# [TAREA 1]
Según el texto sobre el limpiabotas, ¿en qué año se graduó Roberto Acosta Peña como licenciado en Economía General?
# [TAREA 2]
Prolonga el texto sobre el limpiabotas a partir de su última oración.

# [TEXTO EXTRAÍDO]
==============================

Limpiabotas intelectualJamás le pasó por la cabeza limpiar zapatos. «Los míos sí, pero los de los demás, ¡nunca!», aclara. Y es que Roberto Acosta Peña, además de cortar caña y labrar el surco en el capitalismo, se hizo contador profesional. Luego de 1959 le tomó el gusto al estudio y obtuvo el pergamino de Contador planificador. Finalmente, en 1980, se graduó como licenciado en Economía General, después de transitar por unos cuantos almanaques entre nóminas, calculadoras, informes y formularios.
«Cuando llegué a los 60 años de edad, me jubilé —afirma este tunero legítimo—. Pero enseguida me aburrí de no hacer nada y decidí hacerme limpiabotas. Fue una resolución sabia, porque este oficio me ha dado muchas satisfacciones y alegrías. Principalmente conocer a personas importantes, como deportistas, músicos, profesores, dirigentes... son clientes fijos de mi sillón. Vienen porque les agrada mi conversación y porque saben que soy gente responsable, seria y revolucionaria».

==============================

# [ENTRADAS PROPORCIONADAS]
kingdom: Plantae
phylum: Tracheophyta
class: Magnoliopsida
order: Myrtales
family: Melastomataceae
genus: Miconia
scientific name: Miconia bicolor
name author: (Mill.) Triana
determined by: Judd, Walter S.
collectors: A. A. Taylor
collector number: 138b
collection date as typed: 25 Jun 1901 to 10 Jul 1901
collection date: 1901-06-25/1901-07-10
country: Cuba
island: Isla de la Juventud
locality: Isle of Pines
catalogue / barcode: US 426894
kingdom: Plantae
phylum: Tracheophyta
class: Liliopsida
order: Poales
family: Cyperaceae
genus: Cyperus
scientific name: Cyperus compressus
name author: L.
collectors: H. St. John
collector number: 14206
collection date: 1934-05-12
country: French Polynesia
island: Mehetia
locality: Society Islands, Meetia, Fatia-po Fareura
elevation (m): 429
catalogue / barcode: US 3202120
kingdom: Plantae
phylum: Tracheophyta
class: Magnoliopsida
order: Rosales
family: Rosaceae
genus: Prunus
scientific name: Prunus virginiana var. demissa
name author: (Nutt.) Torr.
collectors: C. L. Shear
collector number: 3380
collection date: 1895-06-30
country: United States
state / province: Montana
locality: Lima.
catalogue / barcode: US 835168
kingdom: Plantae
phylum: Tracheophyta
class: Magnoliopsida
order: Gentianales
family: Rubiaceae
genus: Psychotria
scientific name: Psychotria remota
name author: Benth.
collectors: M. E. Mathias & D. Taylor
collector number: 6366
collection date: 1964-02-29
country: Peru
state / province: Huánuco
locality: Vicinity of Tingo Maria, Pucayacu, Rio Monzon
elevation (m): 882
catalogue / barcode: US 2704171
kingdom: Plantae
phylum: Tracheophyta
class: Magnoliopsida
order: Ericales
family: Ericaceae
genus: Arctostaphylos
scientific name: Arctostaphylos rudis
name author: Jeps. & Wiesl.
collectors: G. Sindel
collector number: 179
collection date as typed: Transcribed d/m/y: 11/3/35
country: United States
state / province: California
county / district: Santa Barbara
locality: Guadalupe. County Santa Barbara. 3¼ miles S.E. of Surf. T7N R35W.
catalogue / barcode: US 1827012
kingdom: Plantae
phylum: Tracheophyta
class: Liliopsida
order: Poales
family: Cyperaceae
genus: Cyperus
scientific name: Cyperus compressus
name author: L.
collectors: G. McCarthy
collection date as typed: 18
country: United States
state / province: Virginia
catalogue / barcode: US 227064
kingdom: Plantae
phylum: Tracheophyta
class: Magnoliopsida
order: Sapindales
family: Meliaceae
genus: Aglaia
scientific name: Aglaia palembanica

==============================

# [RESPUESTA 1]
En 1980.

# [RESPUESTA 2]
Roberto se considera un profesional en su oficio. Y no compromete la calidad por nada del mundo. «Porque al que le haces un mal trabajo, no regresa», testifica. De ahí que se preocupe tanto porque sus productos sean siempre de primera. Cada vez que puede, realiza una inversión y compra algo en la shopping. Como el Reluk, un líquido que se mezcla con alcohol y da una tinta excelente para dar brillo.
«Mi clientela es selecta —reitera, orgulloso—. En mi sillón no toma asiento la furrumalla. Tampoco acepto a borrachos. A esos les doy camino enseguida. Mientras limpio, me gusta hablar de política y de cultura. Y analizar los temas con gente que sabe. Por eso mis usuarios dicen por ahí que yo soy un intelectual del brillo. Ah, y también hago décimas. Todos los días improviso varias. ¿Quiere una? Ahí va:
Me dicen el rey del brillo / amigos amablemente / porque soy, precisamente / en la limpieza un caudillo. / Porque manejo el cepillo / con mucha facilidad / los del campo y la ciudad / cuando hasta mí han llegado / en el brillo del calzado / tienen su felicidad.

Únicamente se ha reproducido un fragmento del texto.